24/7 TV news websites: Part 2 - Al Jazeera
The English language version of Al Jazeera was launched towards the close of 2006, as one of a flurry of recent new 24 hour news services that includes 2005's Russia Today, 2006's France 24, and the BBC's forthcoming Arabic TV service. The website side of the operations did not have a smooth launch. It took a few weeks until it was available regularly enough for me to be able to review it at the time, and I'm given to understand that Al Jazeera has had to change hosting companies several times in the 14 or so months since launch.
One aspect that I originally found quite curious about the Al Jazeera website was that by default it served the user a version built using Flash rather than HTML. This would have been understandable if the site made a great deal of use of embedded streaming Flash video, but that doesn't seem to have been the case. The choice appears to have been removed now, and the page is mostly HTML with some Flash elements.
The English edition of the Al Jazeera website offers an RSS feed of the main index. This is promoted with an orange RSS oblong logo in the site's left-hand navigation.
However, the main feed on the homepage is not auto-discoverable by a browser. The RSS logo only appears on the homepage and section index pages, and not on story pages within the site. Each index area appears to have its own RSS feed, but there doesn't seem to be any RSS help page, or overview of the available feeds.
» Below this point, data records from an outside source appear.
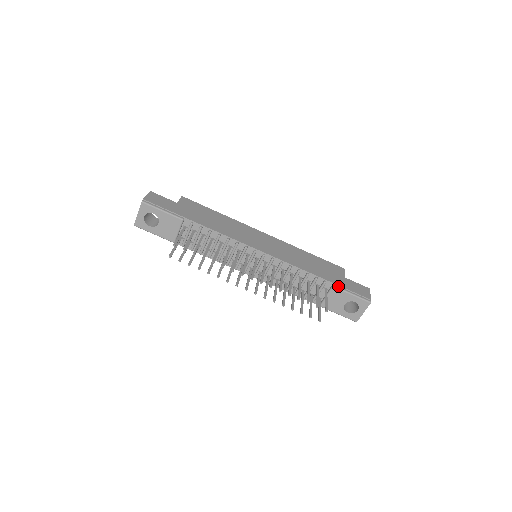
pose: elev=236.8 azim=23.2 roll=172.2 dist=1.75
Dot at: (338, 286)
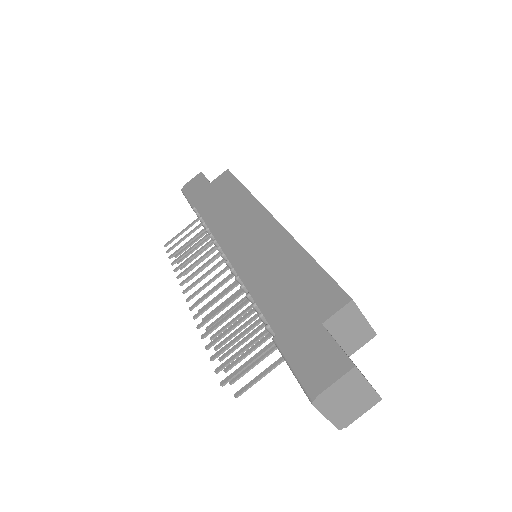
Dot at: (279, 341)
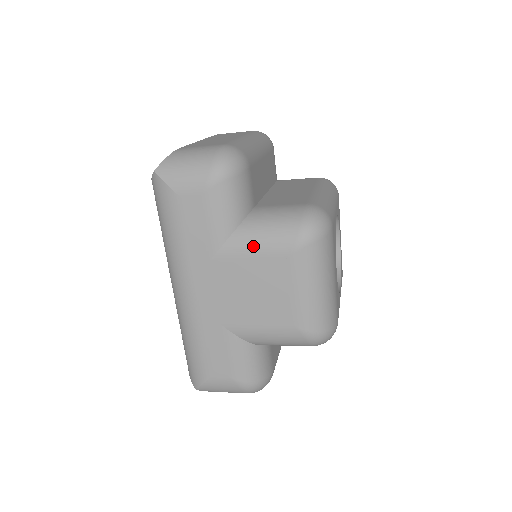
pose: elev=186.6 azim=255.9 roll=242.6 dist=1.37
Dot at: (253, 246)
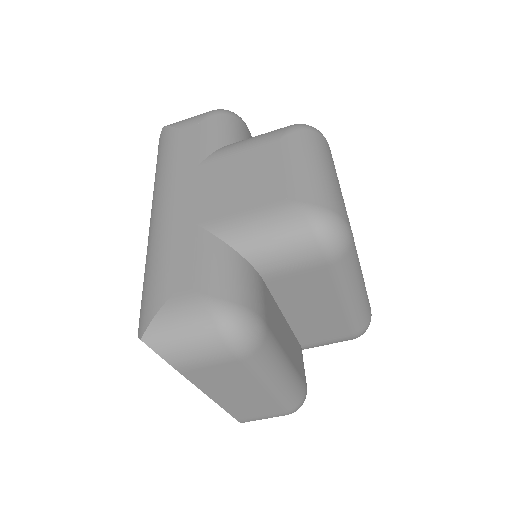
Dot at: (244, 144)
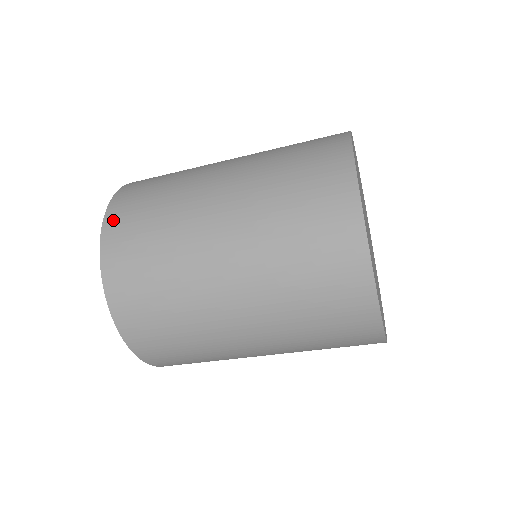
Blogs, voting and social bookmarking
The Al Jazeera site in English does not appear to have any blogs, carry any interactive voting, or feature any social bookmarking links.
The Arabic language version of the Al Jazeera site does appear to have a vote on the homepage - but my Arabic doesn't extend beyond reading numbers, so I'm not 100% sure to be honest.
Comments cannot be added by users directly to stories. Al Jazeera's English language message boards are held together under a section called 'Your Views'. The site does, though, sometimes include "pull quotes" from their message boards within story pages.
It may just be a personal preference, but I found the 'blurbs' inviting users to contribute to be rather lengthy and wordy, and not terribly engaging, for example:
"Advocacy groups and politicians have highlighted local resource crises as the reason for a host of armed conflicts. But is that true? Not according to a new study from the Norwegian University of Science and Technology (www.ntnu.no). It looked at environmental pressures in 150 countries from 1961-'99. Its conclusion — lands where resources are heavily exploited show a clear connection to a lack of armed conflict. What do you think?"
Al Jazeera posts the house rules for their message boards very clearly in the right-hand navigation of the page, rather than having them on a separate page that is linked to from the message board. The rules are fairly simple and cover the major moderation bases. Al Jazeera rejects messages which:
1. Are obscene or abusive
2. Make racist, sexist or homophobic comments or personal attacks on other users of the Your Views page
3. Break the law, or encourage others to do so, or are defamatory in breach of copyright or in contempt of court
4. Include personal details of any kind, such as phone numbers, email address or bank details
5. Are clearly advertising something for profit
6. Are impersonating someone else
7. Are irrelevant to the topic being discussed or are being repeatedly posted
There doesn't seem to be any direct way, though, to reach the moderators or those running the message board if you want to complain about something that you feel has slipped through moderation by mistake. There are no 'alert a moderator' or 'complain about this post' buttons on the page for users.